И то, и другое, гораздо проще складывается у меня с городами, чем с людьми. Города мне как-то ближе и понятнее. У нас похожие радости и проблемы, сходный способ проявлять себя, мы ждем от окружающего мира примерно одного и того же - вкладов, строительства, живой жизни. И чтобы нас держали. И чтобы брали и уносили дары. И так далее.
У нас с городами даже масштабы более-менее совпадают. То есть, даже лучше (для меня), города обычно больше, чем я, и я в них помещаюсь целиком. А в человека один мизинец засунешь, а он уже говорит: што ж тебя так много-то? То есть, не говорит, конечно, но примерно так ощущает. И думает, мизинец - это все "я" и есть. А мне от этого муторно. Ну и все остальное, которое не мизинец, снаружи болтается бесприютно. И человеку лишний напряг.

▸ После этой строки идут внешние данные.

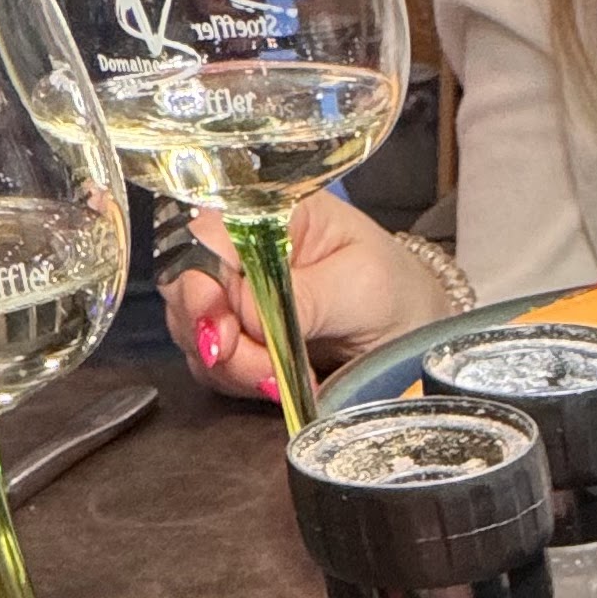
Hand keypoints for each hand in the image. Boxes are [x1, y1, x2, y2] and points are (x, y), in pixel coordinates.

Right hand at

Есть, конечно, пара-тройка человекообразных исключений. Но не напасешься. Поэтому мне проще строить отношения с городами - с тех пор, как я делаю это осознанно и спокойно, а не в романтическом порыве в рамках поэтического взгляда на мир. В жопу поэтические взгляды, от них только путаница случается. Я просто вхожу в город пустым (но не дырявым) горшком и жду, чем меня наполнят. Содержимое потом можно просто пустить на строительство себя, а можно попутно проанализировать, осмыслить и даже сформулировать выводы, почему нет.

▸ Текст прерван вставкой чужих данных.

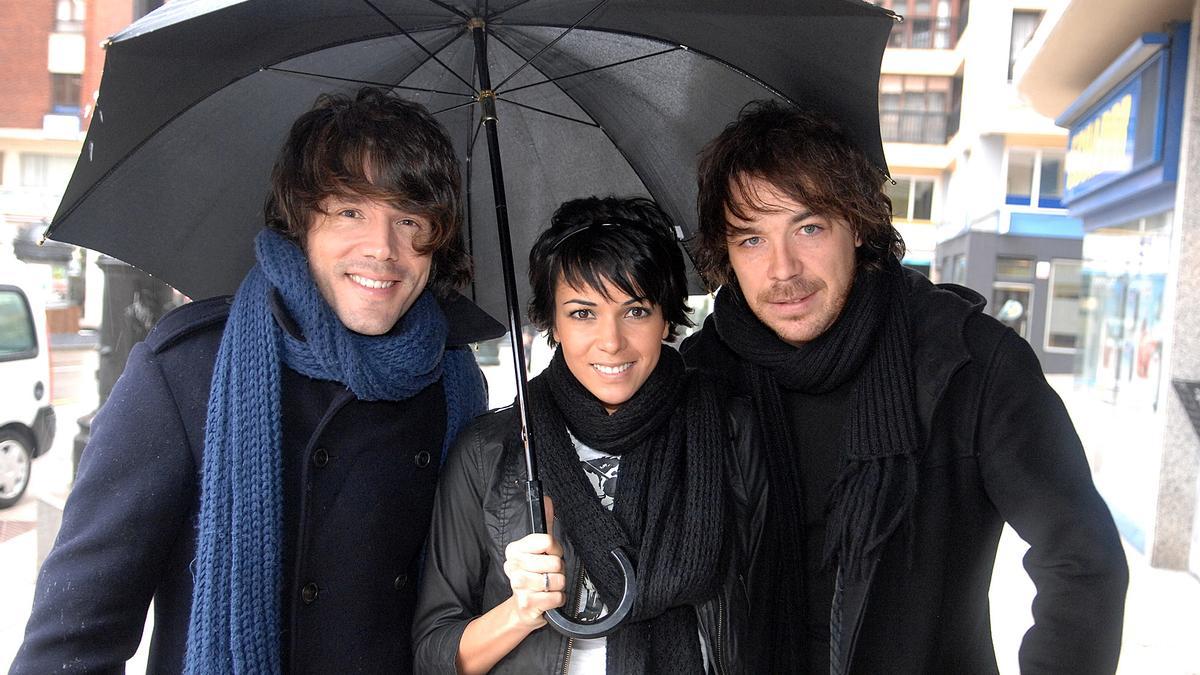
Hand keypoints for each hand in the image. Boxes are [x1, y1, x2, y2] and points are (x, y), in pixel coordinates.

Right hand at [502, 496, 565, 628]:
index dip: (554, 549)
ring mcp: (518, 585)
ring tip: (548, 585)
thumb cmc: (534, 575)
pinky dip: (557, 599)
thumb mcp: (539, 549)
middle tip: (550, 572)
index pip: (546, 541)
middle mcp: (513, 566)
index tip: (550, 553)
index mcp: (515, 550)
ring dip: (558, 585)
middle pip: (554, 562)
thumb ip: (545, 524)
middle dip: (558, 569)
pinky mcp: (526, 603)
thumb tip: (547, 499)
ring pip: (556, 580)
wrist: (523, 606)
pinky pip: (556, 597)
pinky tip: (548, 597)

И вот я до сих пор в себя не могу прийти после Рима. Похоже, он дал мне так много, что я еще долго буду это усваивать. Все-таки он очень большой - во всех смыслах. И смыслы у него большие.
При этом он мне очень близок и, в каком-то смысле, понятен. У него было детство вундеркинда, очень бурная юность, очень тяжелый кризис среднего возраста. Теперь у него прекрасная старость мудрого, веселого и слегка трёхнутого бессмертного, лучшее, чего можно себе пожелать. Похоже, он, в итоге, сумел принять и освоить ту форму бессмертия, которая лично ему доступна. Это невероятно важно - бессмертие само по себе всегда на кончиках пальцев, но не в угодной нам (доступной нашему воображению) форме, а уж какое есть. Непонятное, немыслимое, никак не согласующееся с освоенным ранее опытом. И принять его таким, какое оно есть конкретно для меня - самый трудный и самый необходимый, наверное, этап в развитии - человека ли, города ли, всякого осознащего существа.
Похоже, Рим это очень хорошо умеет. И всех этому учит, похоже. Учимся ли мы - другой вопрос. Но шанс есть.
Как же я его люблю. И совершенно не скучаю без него. И не хочу вернуться. Но ужасно радуюсь, когда вспоминаю, что скоро, наверное, вернусь. Потому что любовь. И дружба.